» **WHAT TO WORK ON**: Count the lines in the records that contain the string "Convertir" and give only that number.

□ □ □ □ □

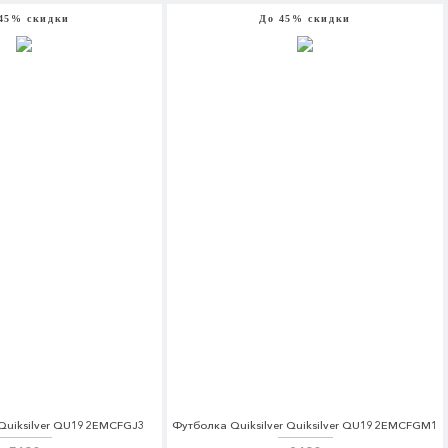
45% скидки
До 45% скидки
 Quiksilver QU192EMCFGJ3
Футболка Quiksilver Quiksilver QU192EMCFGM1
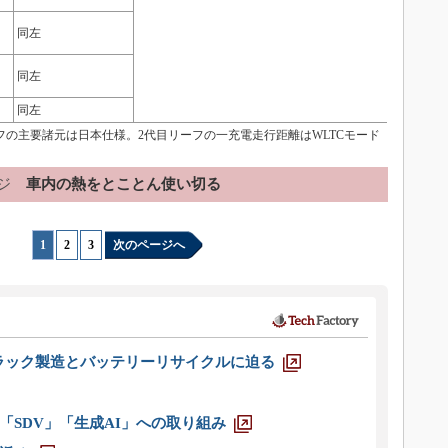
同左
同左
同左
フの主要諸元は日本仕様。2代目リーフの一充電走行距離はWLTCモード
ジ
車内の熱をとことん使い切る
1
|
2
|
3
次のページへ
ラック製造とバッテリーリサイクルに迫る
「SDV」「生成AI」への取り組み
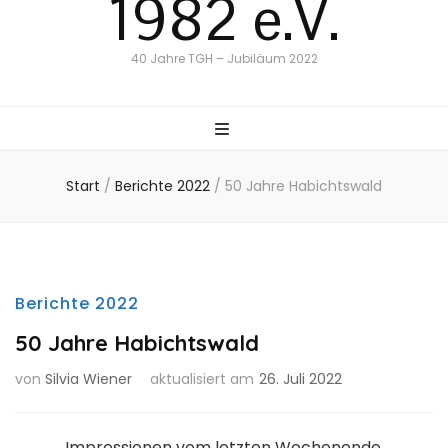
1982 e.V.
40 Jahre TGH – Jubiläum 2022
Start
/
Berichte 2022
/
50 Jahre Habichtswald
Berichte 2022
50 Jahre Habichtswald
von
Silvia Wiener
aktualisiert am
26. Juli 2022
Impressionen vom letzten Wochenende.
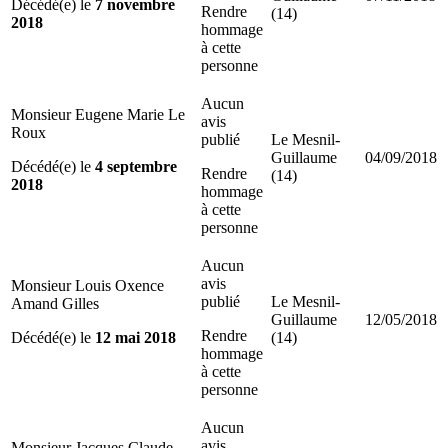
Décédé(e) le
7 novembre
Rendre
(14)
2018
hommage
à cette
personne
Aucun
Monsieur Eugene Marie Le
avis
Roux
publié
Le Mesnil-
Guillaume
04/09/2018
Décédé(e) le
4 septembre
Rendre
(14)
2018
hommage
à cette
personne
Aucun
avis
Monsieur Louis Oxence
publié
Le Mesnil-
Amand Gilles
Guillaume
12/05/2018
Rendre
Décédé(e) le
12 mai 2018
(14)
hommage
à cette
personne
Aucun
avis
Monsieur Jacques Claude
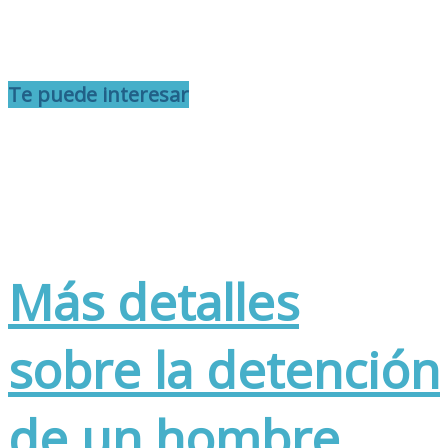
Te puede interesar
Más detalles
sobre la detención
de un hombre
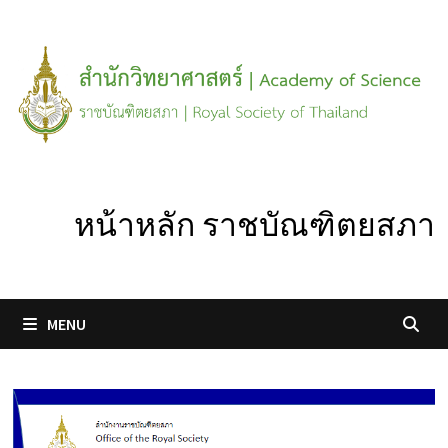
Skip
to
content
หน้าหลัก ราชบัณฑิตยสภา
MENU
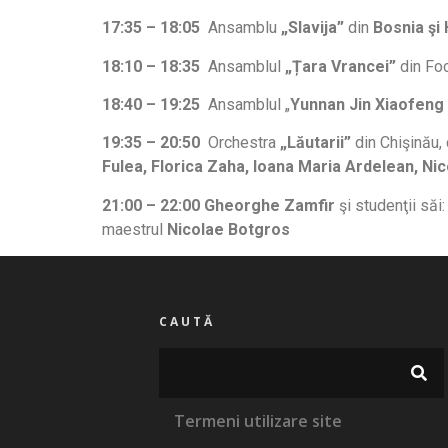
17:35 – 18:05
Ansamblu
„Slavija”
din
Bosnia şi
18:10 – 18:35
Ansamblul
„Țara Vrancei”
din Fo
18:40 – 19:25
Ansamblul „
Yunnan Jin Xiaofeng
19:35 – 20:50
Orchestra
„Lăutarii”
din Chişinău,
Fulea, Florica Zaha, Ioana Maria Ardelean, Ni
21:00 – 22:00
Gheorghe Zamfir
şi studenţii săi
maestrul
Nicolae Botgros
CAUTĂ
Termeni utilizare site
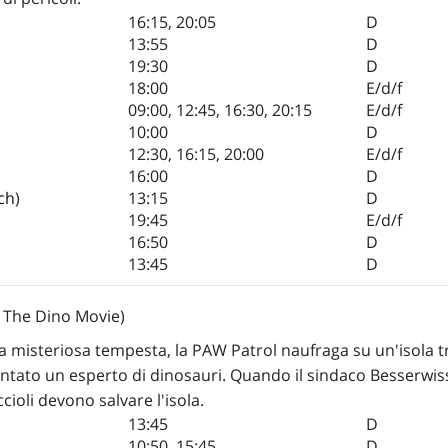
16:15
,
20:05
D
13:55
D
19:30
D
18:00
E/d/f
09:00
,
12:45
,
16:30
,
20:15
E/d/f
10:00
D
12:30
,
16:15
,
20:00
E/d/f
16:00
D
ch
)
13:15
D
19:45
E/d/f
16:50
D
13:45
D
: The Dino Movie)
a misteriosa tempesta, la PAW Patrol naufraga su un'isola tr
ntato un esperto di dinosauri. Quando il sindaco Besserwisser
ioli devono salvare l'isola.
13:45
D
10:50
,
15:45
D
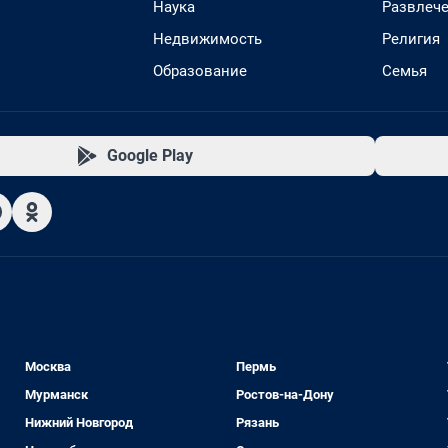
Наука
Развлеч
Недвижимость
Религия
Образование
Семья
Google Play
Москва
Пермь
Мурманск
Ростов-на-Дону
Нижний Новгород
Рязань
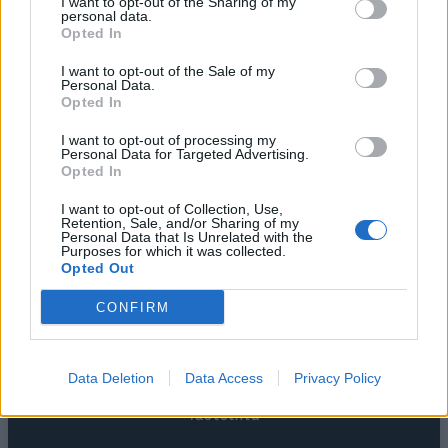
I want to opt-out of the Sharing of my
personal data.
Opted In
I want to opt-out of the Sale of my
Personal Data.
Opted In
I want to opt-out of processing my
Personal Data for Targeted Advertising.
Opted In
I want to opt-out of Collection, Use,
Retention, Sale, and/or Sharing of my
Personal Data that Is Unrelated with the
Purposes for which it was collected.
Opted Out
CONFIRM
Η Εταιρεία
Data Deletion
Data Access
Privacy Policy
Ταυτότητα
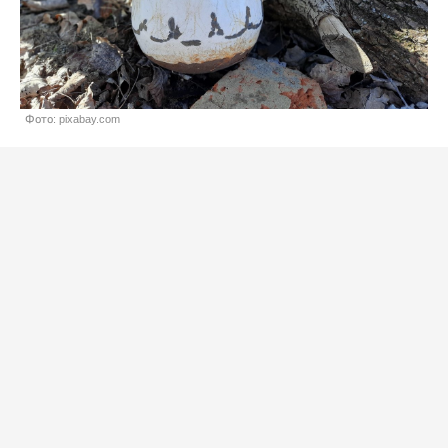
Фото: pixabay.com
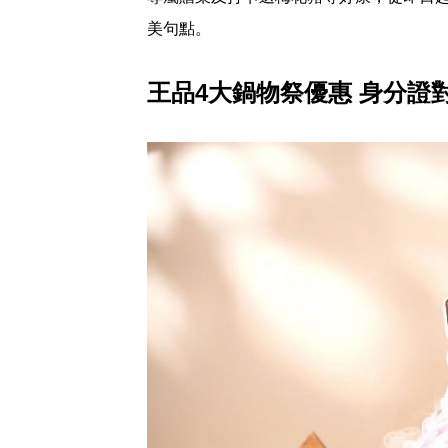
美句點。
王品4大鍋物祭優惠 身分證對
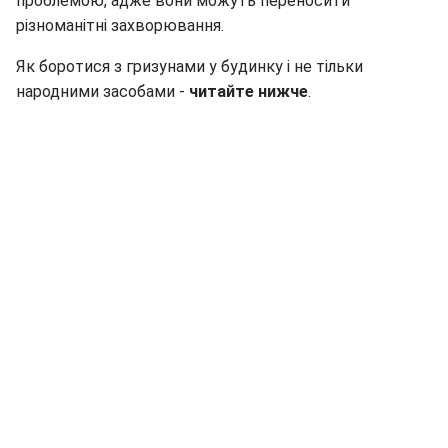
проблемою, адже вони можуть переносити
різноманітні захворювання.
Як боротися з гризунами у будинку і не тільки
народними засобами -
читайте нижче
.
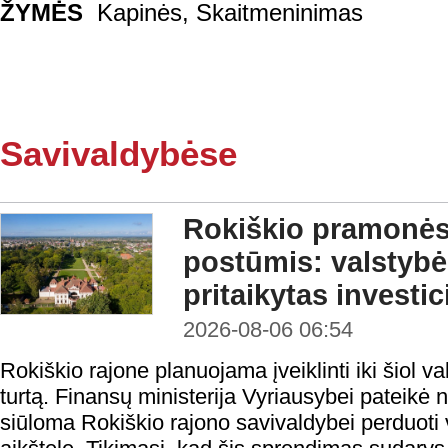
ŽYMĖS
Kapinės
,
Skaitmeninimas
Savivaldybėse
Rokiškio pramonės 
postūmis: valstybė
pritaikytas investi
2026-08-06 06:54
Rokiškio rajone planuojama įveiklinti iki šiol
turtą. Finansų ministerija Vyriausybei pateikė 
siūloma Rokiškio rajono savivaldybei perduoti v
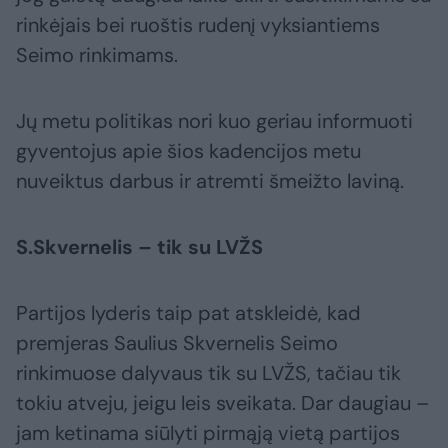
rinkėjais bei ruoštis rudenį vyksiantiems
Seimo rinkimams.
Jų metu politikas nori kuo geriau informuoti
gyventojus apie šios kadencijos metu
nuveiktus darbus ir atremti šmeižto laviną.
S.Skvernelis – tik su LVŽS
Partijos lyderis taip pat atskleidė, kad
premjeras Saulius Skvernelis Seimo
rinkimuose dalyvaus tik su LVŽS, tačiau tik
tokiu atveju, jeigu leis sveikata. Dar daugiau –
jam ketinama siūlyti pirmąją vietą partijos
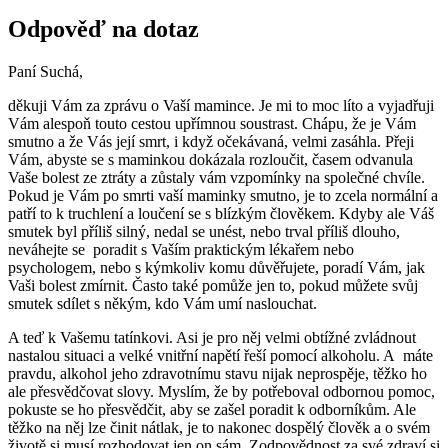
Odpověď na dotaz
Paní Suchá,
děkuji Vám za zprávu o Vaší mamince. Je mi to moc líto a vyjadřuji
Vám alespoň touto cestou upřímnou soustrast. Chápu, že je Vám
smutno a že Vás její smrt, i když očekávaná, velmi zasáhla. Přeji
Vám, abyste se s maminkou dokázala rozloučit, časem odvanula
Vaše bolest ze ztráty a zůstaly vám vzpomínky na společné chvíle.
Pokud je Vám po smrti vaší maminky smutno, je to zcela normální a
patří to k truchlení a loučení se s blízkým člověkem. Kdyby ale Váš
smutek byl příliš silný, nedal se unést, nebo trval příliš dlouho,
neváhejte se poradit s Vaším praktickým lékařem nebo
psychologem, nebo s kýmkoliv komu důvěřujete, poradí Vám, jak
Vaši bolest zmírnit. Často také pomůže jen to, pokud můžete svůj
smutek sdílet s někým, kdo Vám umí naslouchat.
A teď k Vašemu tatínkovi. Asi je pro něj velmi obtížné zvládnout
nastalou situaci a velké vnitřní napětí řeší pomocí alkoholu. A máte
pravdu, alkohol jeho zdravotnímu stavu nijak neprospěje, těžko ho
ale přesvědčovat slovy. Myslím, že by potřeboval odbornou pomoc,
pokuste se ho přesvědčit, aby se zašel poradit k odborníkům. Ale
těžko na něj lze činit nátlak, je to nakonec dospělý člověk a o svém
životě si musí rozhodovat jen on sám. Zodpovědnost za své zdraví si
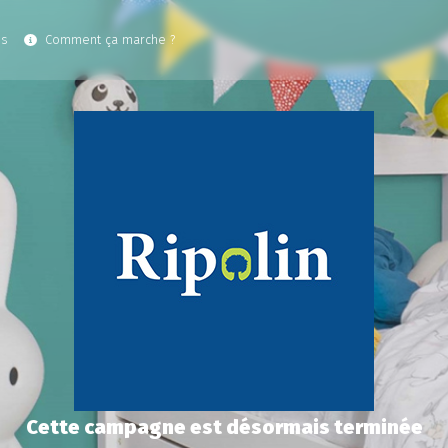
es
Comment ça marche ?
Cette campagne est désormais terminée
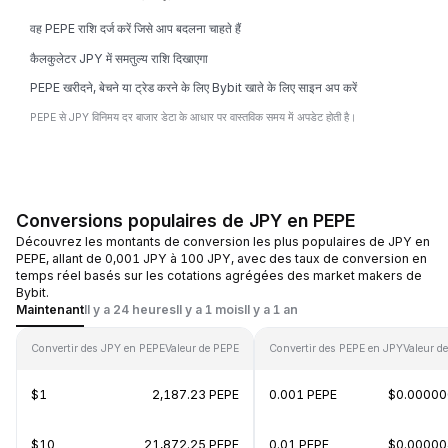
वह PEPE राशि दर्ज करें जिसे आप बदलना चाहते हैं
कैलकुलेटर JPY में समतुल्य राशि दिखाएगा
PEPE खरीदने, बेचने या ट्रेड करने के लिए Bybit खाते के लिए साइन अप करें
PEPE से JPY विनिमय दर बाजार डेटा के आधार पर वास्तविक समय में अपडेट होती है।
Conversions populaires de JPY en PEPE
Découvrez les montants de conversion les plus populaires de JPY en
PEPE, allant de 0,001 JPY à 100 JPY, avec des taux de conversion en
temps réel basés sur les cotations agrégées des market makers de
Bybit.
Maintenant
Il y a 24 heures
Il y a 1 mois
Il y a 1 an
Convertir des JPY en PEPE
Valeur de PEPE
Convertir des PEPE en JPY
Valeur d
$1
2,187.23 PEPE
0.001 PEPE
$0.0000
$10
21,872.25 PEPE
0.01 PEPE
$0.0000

□ □ □ □ □

» **TASK ANSWER**: 2